Core Features
Introduction
Neosync ships with a number of features but there are four core features that drive Neosync.
Anonymization
Neosync provides the core anonymization functionality through transformers. Transformers anonymize or mask source data in any way you'd like. Neosync ships with a number of pre-built transformers to help you get started or you can write your own user defined transformer.
You can use the prebuilt Neosync transformers in order to anonymize your sensitive data or generate new data that looks just like your production data. The Schema page is where you can select, at the column level, how you want to anonymize your data.
You have full control over how you configure your schema and can even create your own transformer with your own custom transformation logic if you wish to do so. Neosync is a powerful anonymization engine that can deliver a better developer experience for engineering teams.
Synthetic Data Generation
Synthetic data can be useful for testing applications and services in unsecure development and stage environments where you don't want your sensitive data to be floating around. Neosync helps teams create high-quality synthetic data from their production data that is representative of that production data using our transformers. There are multiple ways to generate high quality synthetic data that can be useful depending on the use-case.
Neosync can generate synthetic data from scratch, making it easy to test new features that don't already have generated data or when the current production data is to sensitive to work with. We give you different options to be able to generate synthetic data so that it fits your schema and works with your applications. These options are transformer specific and will depend on the data being generated. You can easily seed an entire database with synthetic data using Neosync to get started or create synthetic data for just a given column.
Neosync also supports integrating with LLM providers such as OpenAI, Anthropic, TogetherAI and more to deliver AI-generated synthetic data.
Generating synthetic data is important in order to test services and applications while protecting your sensitive data. Neosync supports many different kinds of synthetic data generation, from full synthetic data generation to partial synthetic data generation across most data types.
Subsetting
Subsetting is useful to reduce the size of a large dataset so that it is usable in another environment with less resources. For example, if you have a large 100gb database, you'll likely want to filter that down to be able to use it locally.
Neosync can help you subset your data by taking in a SQL statement of how you want to filter your data on a table-by-data. This gives you a flexible way of building your destination data set. Once you've connected Neosync to your source database and configured your schema and mappings, you can then decide to subset that data further by selecting a source table to start with.

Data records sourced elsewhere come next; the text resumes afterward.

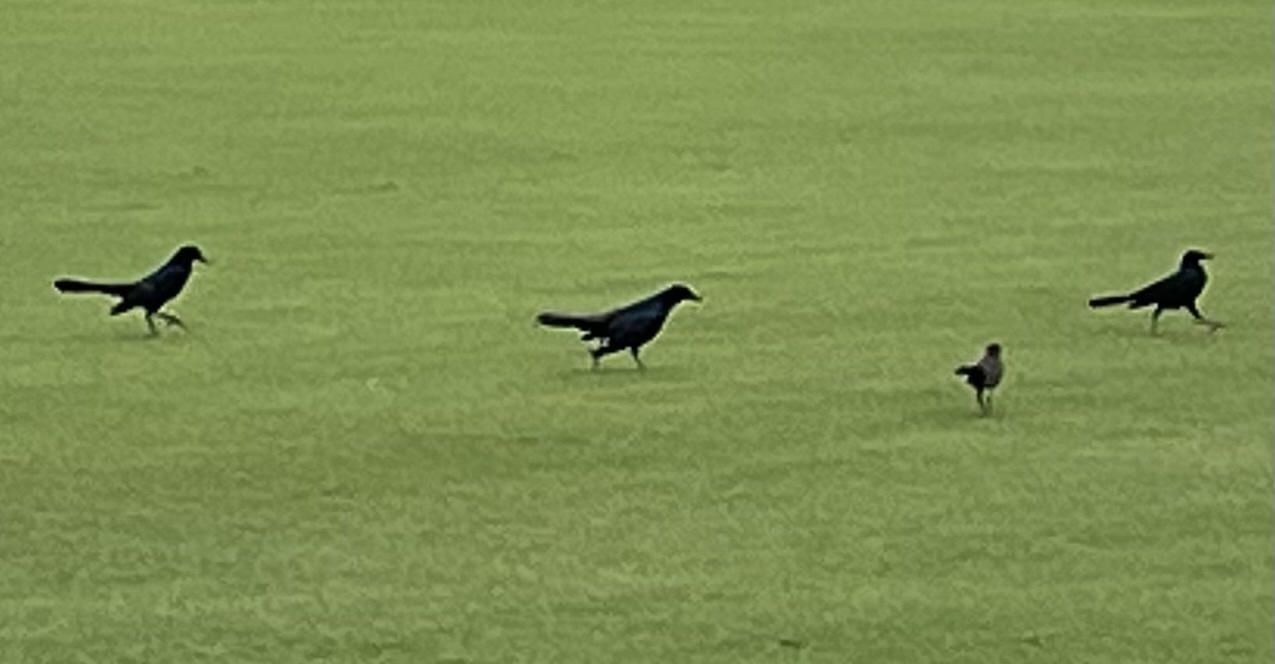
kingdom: Animalia
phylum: Chordata
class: Aves
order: Passeriformes
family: Icteridae
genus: Quiscalus
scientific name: Quiscalus major
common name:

Neosync will automatically ensure relational integrity in the data, making sure that the resulting dataset, post-subset, still has all of the foreign key constraints you had in the original data set. Additionally, Neosync can subset self-referencing tables and circular dependencies, provided there is at least one nullable column within the circular dependency cycle to serve as a viable entry point in your database schema.
Once you've subsetted the data, Neosync will push the result set to your destination(s).
Neosync has powerful subsetting features which allow you to create smaller subsets of your data while maintaining relational integrity. This is useful for local and CI testing where you don't want or need the entire dataset but don't want to spend time querying, joining and filtering the data yourself.
Orchestration
At it's core, Neosync is an orchestration platform with anonymization, synthetic data and subsetting capabilities. We rely heavily on Temporal for our orchestration backbone as it provide us with a lot of power out of the box.
Depending on the type of Job you create, you can sync data from a source database to one or many destination databases. This is where the orchestration comes into play.